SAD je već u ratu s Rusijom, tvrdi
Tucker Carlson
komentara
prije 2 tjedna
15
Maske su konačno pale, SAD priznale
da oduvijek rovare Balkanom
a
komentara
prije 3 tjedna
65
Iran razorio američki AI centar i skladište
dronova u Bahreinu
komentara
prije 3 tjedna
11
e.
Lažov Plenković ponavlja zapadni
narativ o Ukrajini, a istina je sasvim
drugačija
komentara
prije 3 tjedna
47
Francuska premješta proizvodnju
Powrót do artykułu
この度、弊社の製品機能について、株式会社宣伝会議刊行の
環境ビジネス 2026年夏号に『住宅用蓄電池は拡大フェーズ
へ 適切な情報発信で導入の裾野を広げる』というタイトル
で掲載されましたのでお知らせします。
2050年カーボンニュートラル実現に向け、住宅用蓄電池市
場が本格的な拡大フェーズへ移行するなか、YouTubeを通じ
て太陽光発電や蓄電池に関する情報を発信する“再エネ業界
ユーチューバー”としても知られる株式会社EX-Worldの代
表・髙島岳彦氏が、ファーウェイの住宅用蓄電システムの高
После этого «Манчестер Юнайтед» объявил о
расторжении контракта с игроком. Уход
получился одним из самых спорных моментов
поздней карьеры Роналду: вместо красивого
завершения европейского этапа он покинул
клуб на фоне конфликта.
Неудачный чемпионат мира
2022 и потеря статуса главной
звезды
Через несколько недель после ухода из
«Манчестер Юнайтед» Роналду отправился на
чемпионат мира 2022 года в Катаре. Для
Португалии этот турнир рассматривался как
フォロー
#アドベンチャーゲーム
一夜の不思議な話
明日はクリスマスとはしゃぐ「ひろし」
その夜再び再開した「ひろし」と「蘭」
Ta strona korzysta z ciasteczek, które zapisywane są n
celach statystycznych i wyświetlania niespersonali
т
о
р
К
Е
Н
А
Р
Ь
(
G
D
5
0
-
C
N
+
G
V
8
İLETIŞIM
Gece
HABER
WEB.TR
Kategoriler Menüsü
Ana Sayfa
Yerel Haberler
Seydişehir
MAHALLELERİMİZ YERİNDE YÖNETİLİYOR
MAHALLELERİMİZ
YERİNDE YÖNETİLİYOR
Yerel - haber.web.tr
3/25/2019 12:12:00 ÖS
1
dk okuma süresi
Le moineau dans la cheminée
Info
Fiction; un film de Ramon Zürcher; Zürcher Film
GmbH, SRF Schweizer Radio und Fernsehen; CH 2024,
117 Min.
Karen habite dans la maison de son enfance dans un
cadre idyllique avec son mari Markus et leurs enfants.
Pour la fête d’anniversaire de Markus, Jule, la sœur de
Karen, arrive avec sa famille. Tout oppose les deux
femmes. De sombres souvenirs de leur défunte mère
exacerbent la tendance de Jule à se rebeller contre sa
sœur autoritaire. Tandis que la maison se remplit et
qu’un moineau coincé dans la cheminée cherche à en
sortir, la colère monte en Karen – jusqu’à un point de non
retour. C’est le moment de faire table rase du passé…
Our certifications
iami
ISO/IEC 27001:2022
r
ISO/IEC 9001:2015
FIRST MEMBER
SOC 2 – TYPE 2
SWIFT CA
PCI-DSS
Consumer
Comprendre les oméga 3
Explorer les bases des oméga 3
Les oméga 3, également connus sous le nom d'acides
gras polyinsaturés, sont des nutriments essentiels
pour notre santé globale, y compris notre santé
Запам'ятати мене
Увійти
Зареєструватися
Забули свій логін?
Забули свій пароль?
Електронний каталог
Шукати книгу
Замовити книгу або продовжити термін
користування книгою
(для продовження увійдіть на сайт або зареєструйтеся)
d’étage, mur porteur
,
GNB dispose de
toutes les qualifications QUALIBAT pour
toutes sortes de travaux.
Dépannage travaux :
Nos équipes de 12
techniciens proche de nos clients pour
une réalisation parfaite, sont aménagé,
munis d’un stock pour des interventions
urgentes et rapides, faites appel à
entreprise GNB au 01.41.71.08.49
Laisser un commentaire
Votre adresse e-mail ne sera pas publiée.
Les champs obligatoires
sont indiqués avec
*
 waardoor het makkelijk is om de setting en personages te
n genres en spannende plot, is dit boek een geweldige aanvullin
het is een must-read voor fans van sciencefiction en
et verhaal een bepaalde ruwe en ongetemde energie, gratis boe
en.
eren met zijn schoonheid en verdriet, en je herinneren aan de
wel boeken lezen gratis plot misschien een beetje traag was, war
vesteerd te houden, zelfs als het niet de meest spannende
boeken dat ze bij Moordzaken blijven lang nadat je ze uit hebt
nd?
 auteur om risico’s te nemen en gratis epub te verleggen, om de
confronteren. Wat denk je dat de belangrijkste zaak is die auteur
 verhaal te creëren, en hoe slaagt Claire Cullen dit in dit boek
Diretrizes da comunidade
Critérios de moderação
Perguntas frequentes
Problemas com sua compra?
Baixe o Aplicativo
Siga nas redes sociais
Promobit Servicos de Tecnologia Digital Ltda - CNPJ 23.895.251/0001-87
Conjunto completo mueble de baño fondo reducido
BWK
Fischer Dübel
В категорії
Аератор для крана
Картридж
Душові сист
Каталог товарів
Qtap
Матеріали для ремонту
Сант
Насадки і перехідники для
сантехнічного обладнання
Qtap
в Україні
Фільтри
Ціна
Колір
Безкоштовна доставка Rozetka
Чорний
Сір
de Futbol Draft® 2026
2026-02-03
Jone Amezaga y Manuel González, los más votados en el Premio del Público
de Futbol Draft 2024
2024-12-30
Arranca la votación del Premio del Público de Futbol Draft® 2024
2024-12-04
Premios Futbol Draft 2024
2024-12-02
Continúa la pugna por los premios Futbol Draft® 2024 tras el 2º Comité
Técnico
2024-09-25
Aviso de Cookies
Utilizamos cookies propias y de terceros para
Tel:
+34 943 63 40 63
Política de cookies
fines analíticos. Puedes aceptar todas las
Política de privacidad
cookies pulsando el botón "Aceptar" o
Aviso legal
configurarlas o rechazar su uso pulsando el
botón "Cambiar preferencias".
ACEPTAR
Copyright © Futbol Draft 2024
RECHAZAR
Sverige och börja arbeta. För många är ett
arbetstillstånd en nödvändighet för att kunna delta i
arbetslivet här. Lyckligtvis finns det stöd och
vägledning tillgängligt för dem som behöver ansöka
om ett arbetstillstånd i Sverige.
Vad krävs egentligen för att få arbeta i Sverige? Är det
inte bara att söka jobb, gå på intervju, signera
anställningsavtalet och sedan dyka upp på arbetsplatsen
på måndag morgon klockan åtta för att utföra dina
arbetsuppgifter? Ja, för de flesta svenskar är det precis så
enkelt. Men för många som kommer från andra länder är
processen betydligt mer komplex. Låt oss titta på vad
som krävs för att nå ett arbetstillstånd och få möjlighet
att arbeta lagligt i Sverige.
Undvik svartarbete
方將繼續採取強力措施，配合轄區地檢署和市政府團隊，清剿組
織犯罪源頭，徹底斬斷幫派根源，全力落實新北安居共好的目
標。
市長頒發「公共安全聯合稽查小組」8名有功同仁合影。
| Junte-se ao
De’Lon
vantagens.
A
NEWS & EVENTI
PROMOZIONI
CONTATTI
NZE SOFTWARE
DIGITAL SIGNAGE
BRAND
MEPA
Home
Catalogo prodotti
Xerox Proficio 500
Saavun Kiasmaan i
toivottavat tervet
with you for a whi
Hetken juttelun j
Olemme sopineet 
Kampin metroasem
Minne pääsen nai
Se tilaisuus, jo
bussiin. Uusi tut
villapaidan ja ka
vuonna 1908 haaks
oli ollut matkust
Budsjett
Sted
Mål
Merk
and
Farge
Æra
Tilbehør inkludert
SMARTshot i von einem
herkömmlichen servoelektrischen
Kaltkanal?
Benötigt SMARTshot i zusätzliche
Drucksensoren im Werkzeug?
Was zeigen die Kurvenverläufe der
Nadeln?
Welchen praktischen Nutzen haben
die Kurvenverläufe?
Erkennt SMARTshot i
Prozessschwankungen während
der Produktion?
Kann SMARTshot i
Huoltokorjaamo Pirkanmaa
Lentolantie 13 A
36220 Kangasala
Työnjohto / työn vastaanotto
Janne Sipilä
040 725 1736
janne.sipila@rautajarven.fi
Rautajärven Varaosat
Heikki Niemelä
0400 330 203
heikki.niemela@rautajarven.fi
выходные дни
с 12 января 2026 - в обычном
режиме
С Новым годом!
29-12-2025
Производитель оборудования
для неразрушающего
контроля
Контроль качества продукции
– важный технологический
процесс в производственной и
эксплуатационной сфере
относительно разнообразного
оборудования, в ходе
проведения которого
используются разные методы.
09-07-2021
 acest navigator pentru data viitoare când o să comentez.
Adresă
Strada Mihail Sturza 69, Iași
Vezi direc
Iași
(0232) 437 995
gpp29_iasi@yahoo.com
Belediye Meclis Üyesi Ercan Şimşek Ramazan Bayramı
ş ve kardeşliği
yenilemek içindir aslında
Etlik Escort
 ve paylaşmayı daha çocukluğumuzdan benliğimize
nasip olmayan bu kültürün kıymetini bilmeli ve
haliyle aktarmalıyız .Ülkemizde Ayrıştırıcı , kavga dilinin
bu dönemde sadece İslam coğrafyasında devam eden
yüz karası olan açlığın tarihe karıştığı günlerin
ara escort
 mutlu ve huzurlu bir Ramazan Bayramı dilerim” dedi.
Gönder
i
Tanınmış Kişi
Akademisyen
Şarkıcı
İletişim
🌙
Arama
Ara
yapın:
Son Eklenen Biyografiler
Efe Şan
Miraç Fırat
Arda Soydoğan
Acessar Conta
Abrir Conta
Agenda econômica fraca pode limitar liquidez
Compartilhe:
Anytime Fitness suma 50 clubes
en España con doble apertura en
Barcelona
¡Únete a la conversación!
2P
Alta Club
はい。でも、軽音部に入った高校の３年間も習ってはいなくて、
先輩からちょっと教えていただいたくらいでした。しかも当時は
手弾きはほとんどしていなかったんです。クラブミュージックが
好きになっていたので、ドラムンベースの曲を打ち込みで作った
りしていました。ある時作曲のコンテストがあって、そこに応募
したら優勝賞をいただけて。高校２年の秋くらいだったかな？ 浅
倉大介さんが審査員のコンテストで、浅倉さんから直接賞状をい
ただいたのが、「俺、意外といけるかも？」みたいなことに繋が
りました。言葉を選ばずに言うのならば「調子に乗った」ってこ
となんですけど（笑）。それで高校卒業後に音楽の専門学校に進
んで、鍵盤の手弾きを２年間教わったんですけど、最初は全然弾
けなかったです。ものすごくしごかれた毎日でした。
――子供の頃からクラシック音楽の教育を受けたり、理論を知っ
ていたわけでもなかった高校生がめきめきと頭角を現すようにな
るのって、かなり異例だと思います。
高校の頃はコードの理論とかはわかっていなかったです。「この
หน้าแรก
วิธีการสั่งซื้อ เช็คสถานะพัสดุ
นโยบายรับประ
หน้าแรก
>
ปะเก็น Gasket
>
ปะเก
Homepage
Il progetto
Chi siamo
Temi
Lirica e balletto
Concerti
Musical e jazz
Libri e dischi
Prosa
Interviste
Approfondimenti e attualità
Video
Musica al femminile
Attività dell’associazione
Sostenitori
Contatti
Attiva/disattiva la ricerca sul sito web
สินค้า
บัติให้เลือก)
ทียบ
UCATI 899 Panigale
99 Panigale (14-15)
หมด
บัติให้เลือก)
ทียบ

Goal of the exercise: Please locate every line in the material that contains the string "travaux" and copy each of those lines in full.

Solved problem:
toutes sortes de travaux.
Dépannage travaux :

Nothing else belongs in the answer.